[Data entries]
------

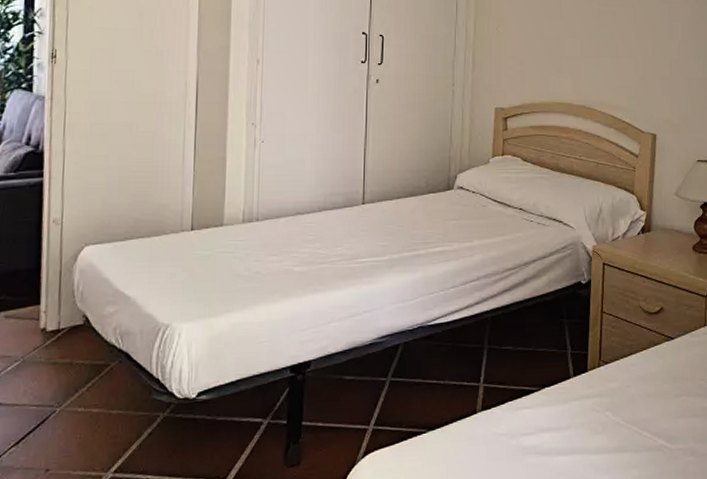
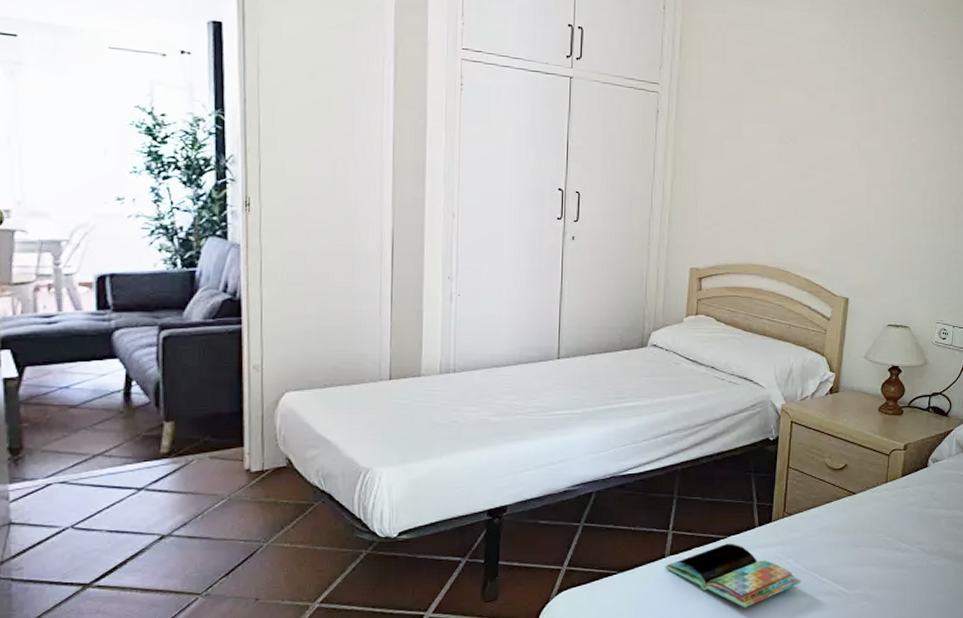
book: none [476,395,621,467] -> present [665,543,802,608]

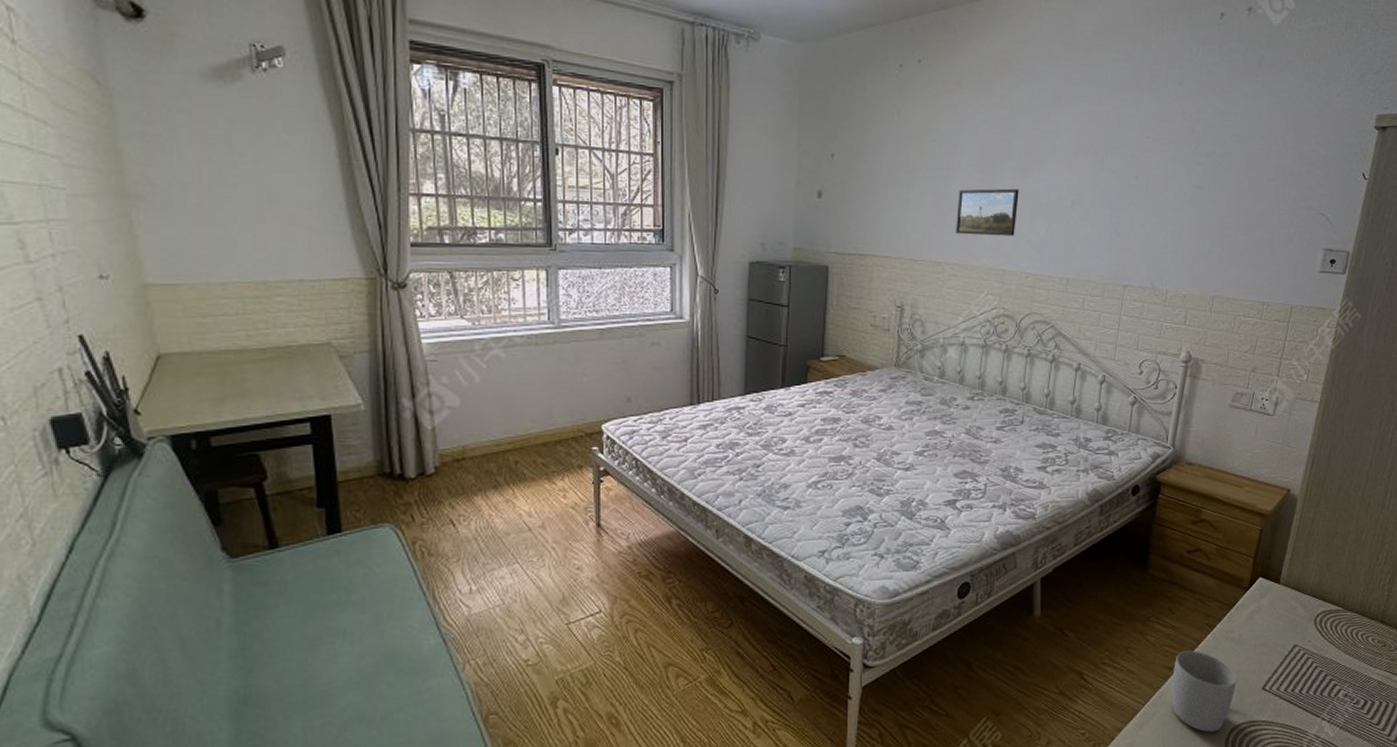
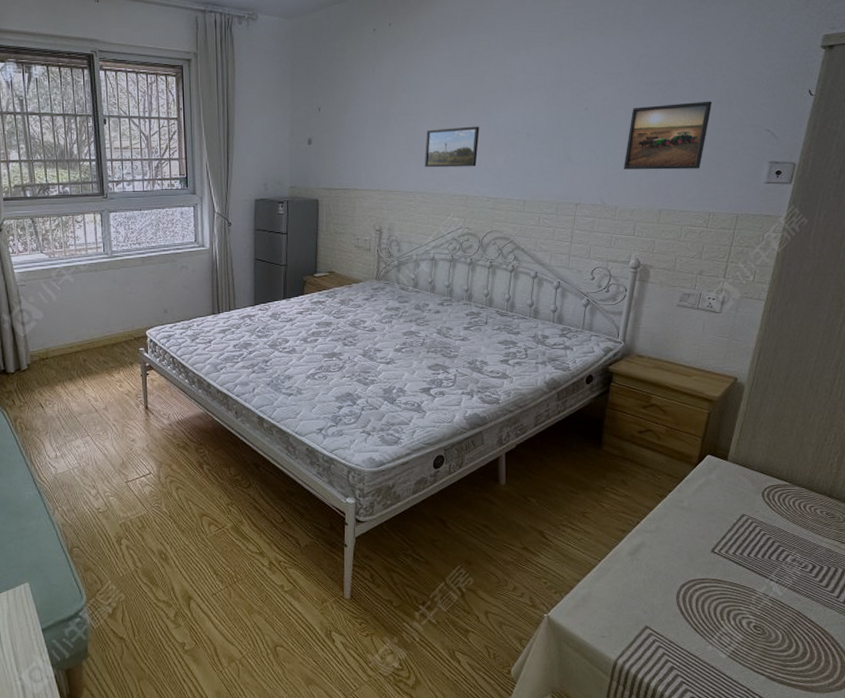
mug: present [1172,650,1236,733] -> none [626,516,686,587]
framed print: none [1175,177,1268,253] -> present [624,101,713,170]

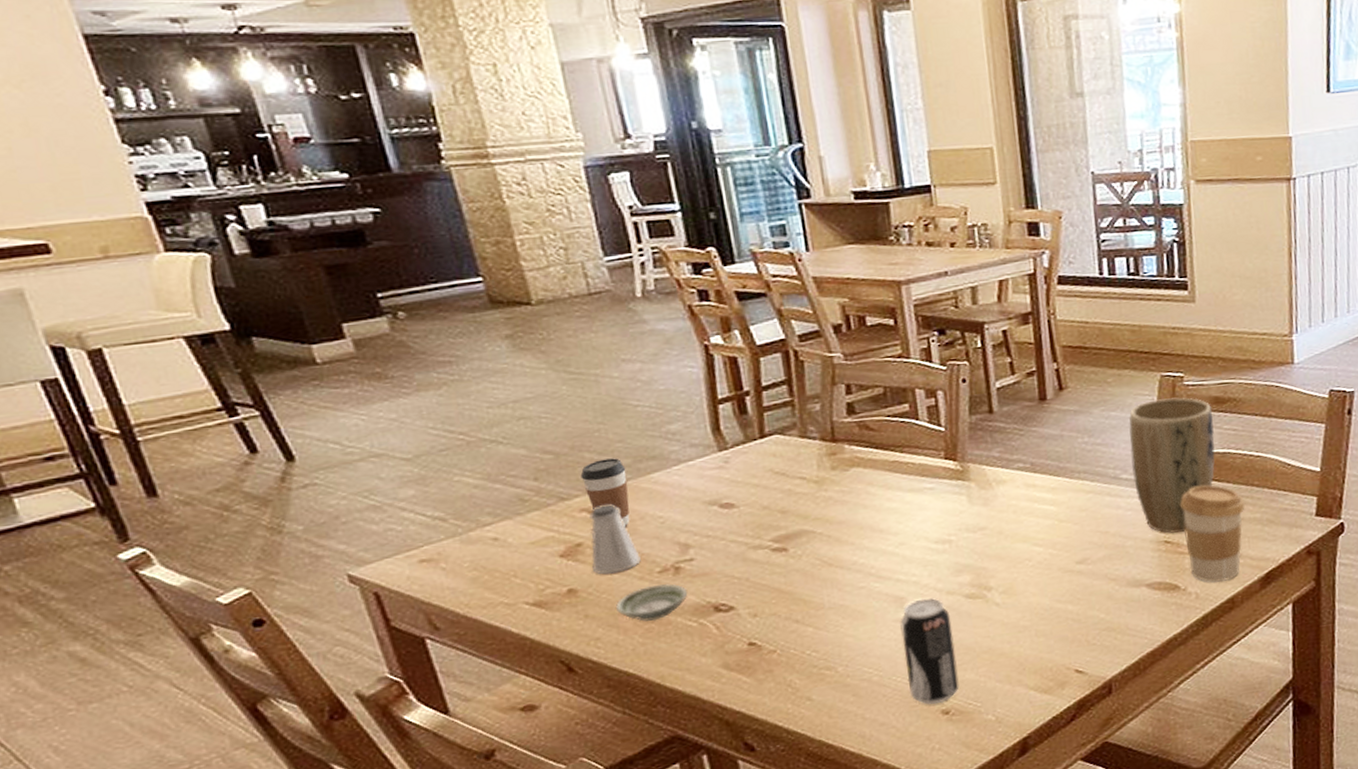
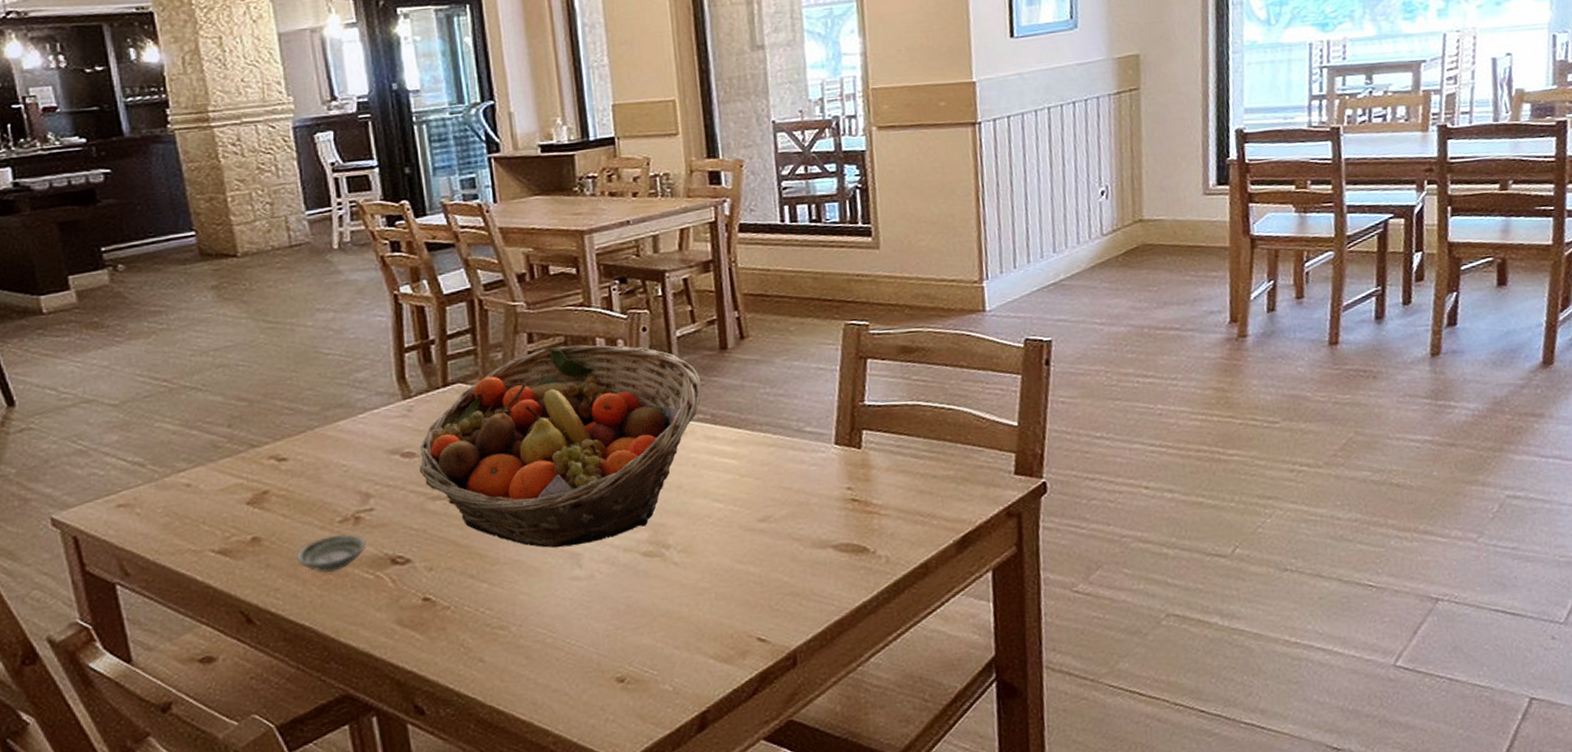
coffee cup: present [580,458,630,526] -> none [271,405,316,474]
saltshaker: present [589,504,641,575] -> none [276,452,323,523]
fruit basket: none [738,395,1022,593] -> present [419,344,702,548]
beverage can: present [900,597,959,705] -> none [575,554,635,671]
plant pot: present [1128,397,1215,534] -> none [811,346,904,492]
coffee cup: present [1180,485,1246,583] -> none [867,439,938,546]

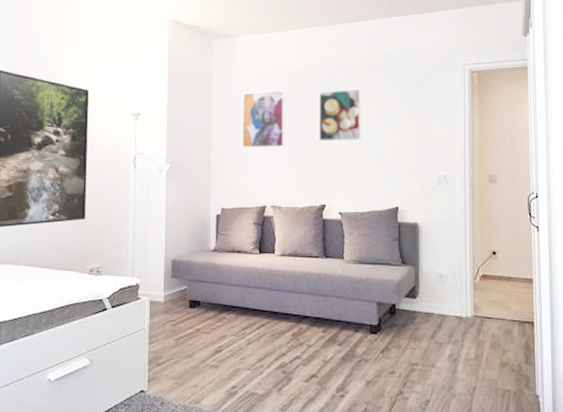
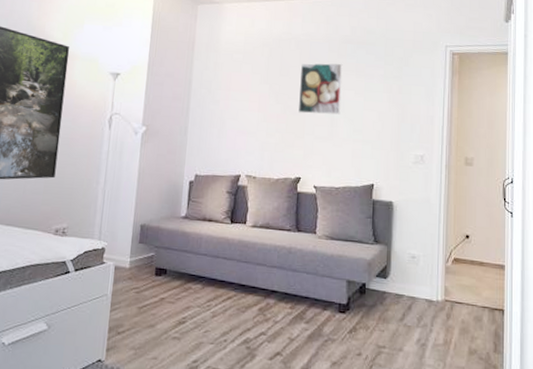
wall art: present [242,89,285,149] -> none [220,59,267,117]

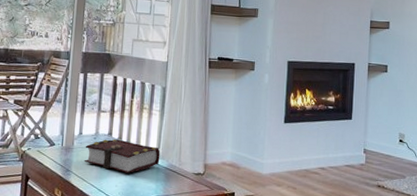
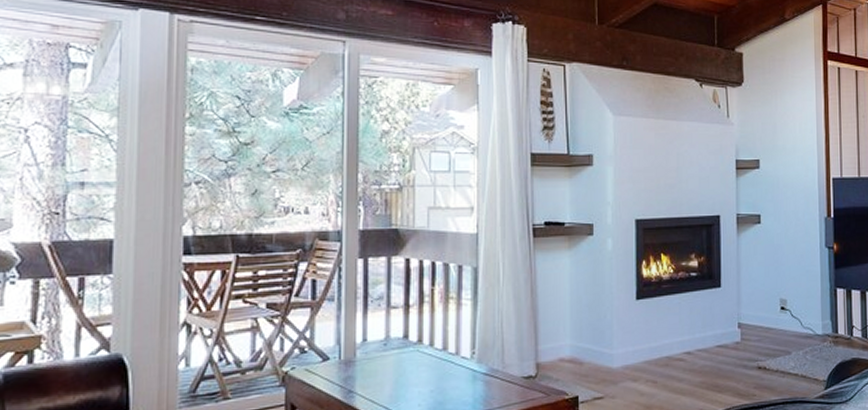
book: present [84,139,160,173] -> none [372,342,476,387]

------

Exercise objective: Output every line of the records above unchanged, and keep the pictures out.

Answer area:
book: none [476,395,621,467] -> present [665,543,802,608]

mug: present [1172,650,1236,733] -> none [626,516,686,587]
framed print: none [1175,177,1268,253] -> present [624,101,713,170]

coffee cup: present [580,458,630,526] -> none [271,405,316,474]
saltshaker: present [589,504,641,575] -> none [276,452,323,523]
fruit basket: none [738,395,1022,593] -> present [419,344,702,548]
beverage can: present [900,597,959,705] -> none [575,554,635,671]
plant pot: present [1128,397,1215,534] -> none [811,346,904,492]
coffee cup: present [1180,485,1246,583] -> none [867,439,938,546]

wall art: present [242,89,285,149] -> none [220,59,267,117]

book: present [84,139,160,173] -> none [372,342,476,387]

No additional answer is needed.